In this story, the ostrich seems to be among the natural evidence we’ve been given that God’s ways can look confusing and contradictory. What else are we to think about this funny shaped, foolish bird, that abandons its children, can’t fly, but can outrun a horse? With all of this we don’t even have to know whether it’s really true that the ostrich hides its head in the sand when it sees trouble coming.
The ostrich in this storyline is “Exhibit O” as evidence of the mysterious ways of God. The problematic good news for Job is that God sees more, knows more, and therefore can answer more than Job can. Job is forced to go to his knees admitting that he is in no position to question the goodness of God by justifying himself at his Creator’s expense.
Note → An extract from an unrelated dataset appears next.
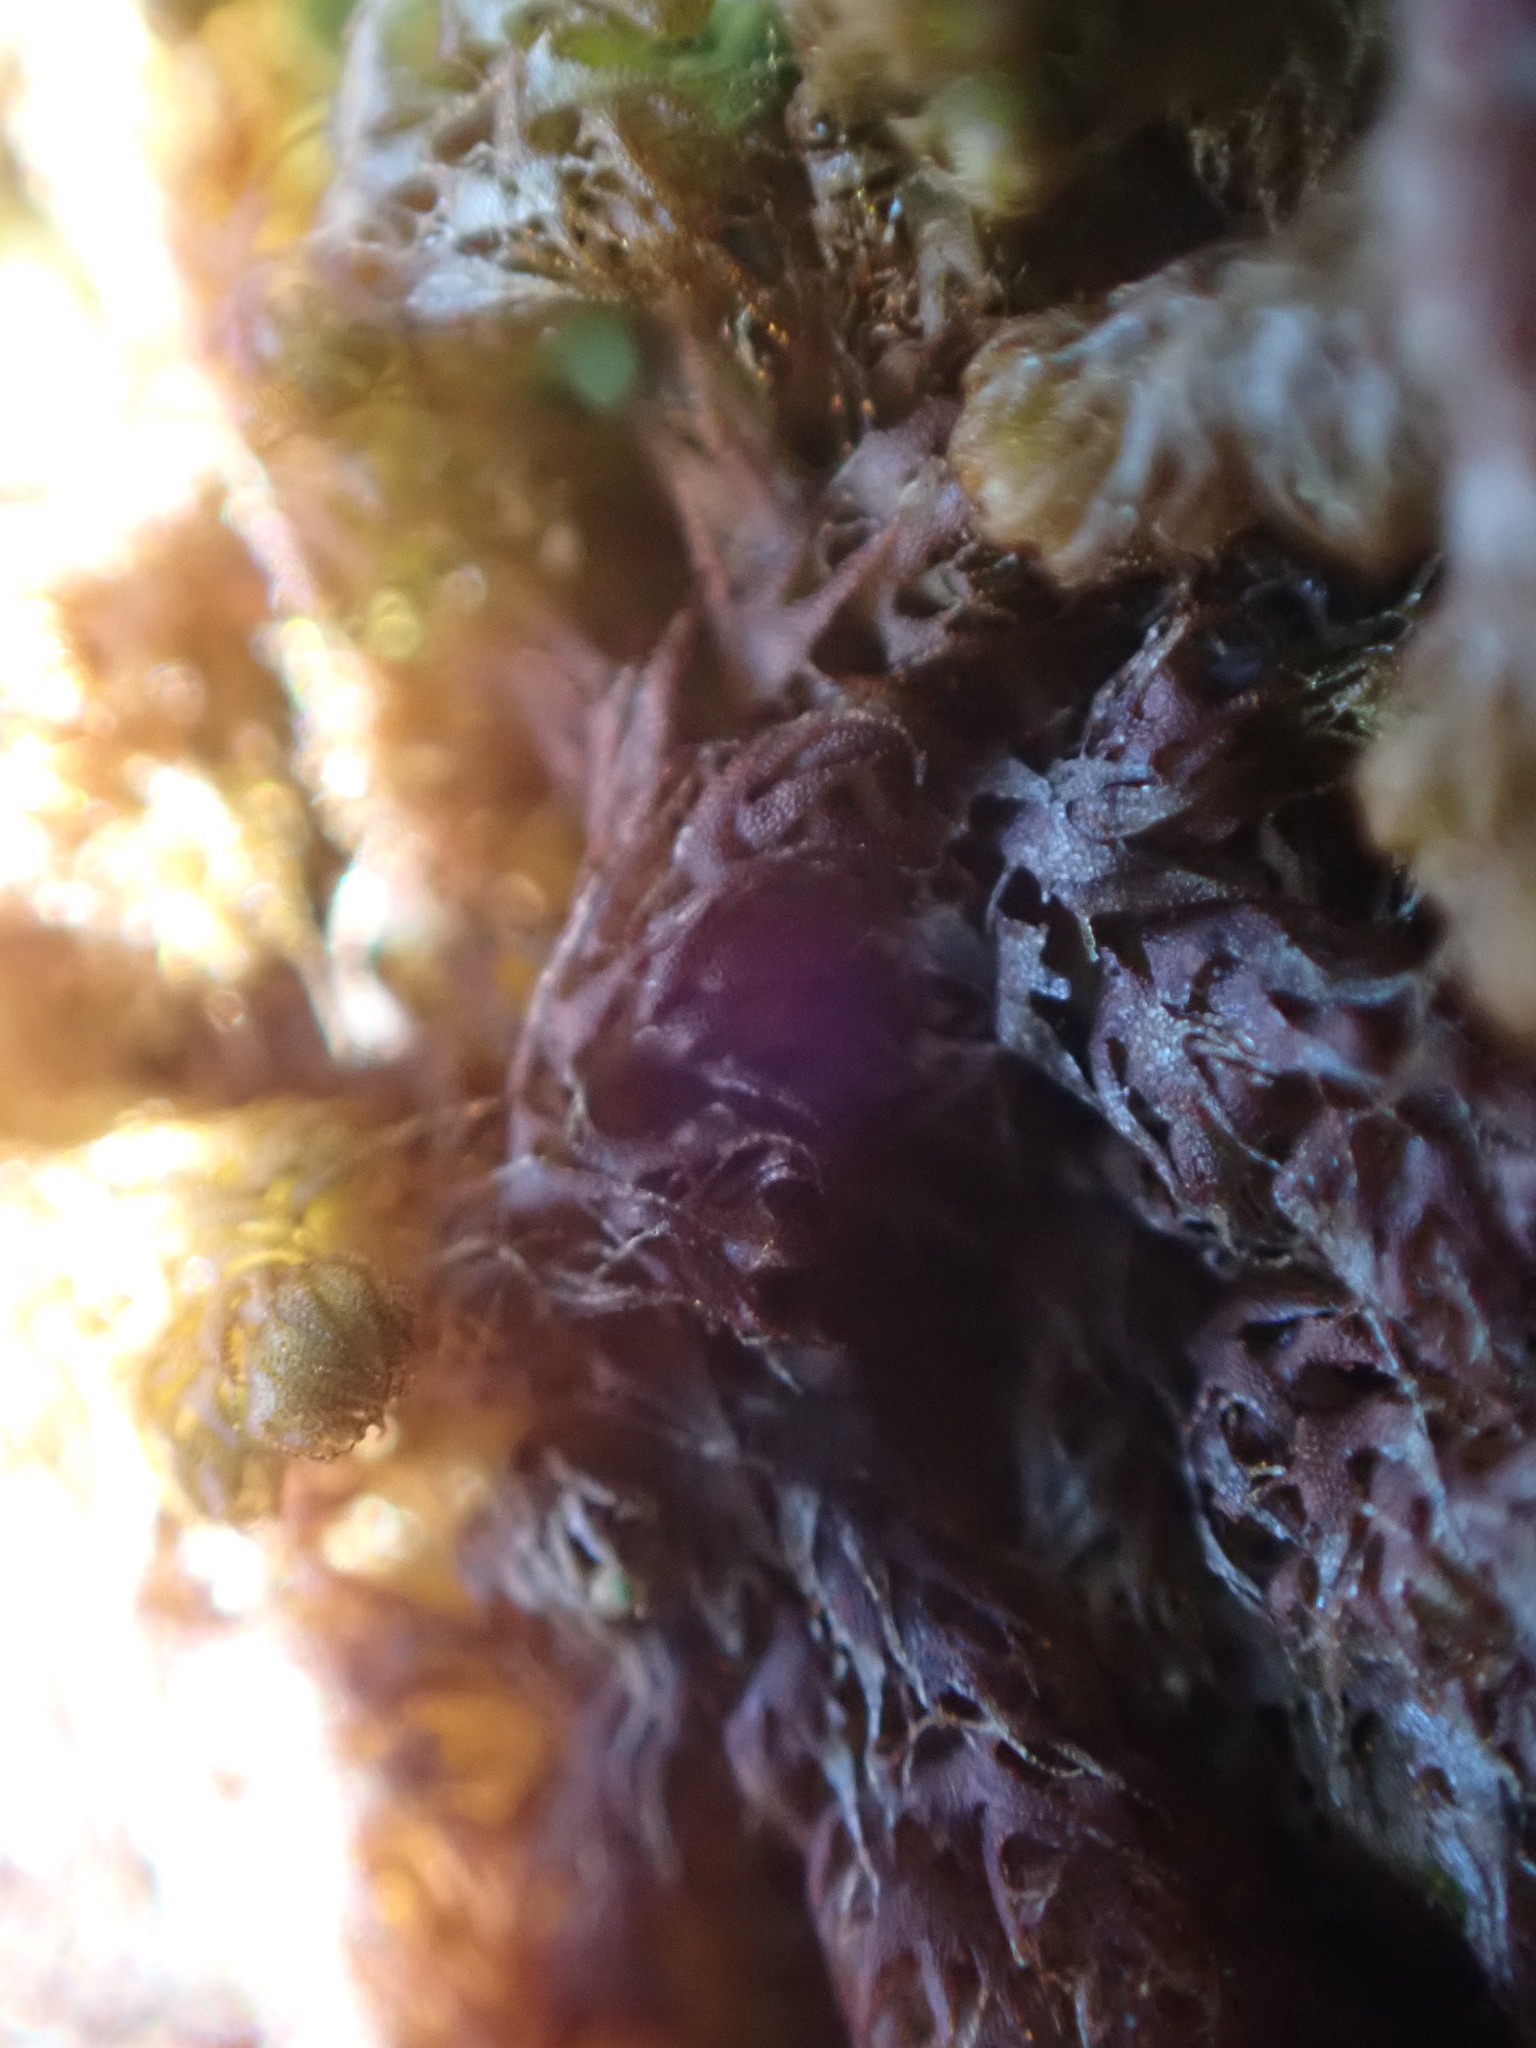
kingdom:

But now the question– how does the Ostrich and plotline of Job support the bigger storyline of the Bible?
I recently read an article by Mark Galli in Christianity Today online, that I find to be one of the best articles I have ever read about the goodness of God. He maintains that in light of the most troubling questions we can ask about life’s unfairness, we are not left with The Gospel of Job (i.e. that a mysteriously powerful God is wiser and better than we are).
Instead Galli goes on to eloquently and forcefully argue that God has not left us with natural answers to our dreams or our nightmares. Instead he shows that, as the story of the Bible comes to its climax, we find the worst of our questions answered by the God who suffered for us under Pontius Pilate.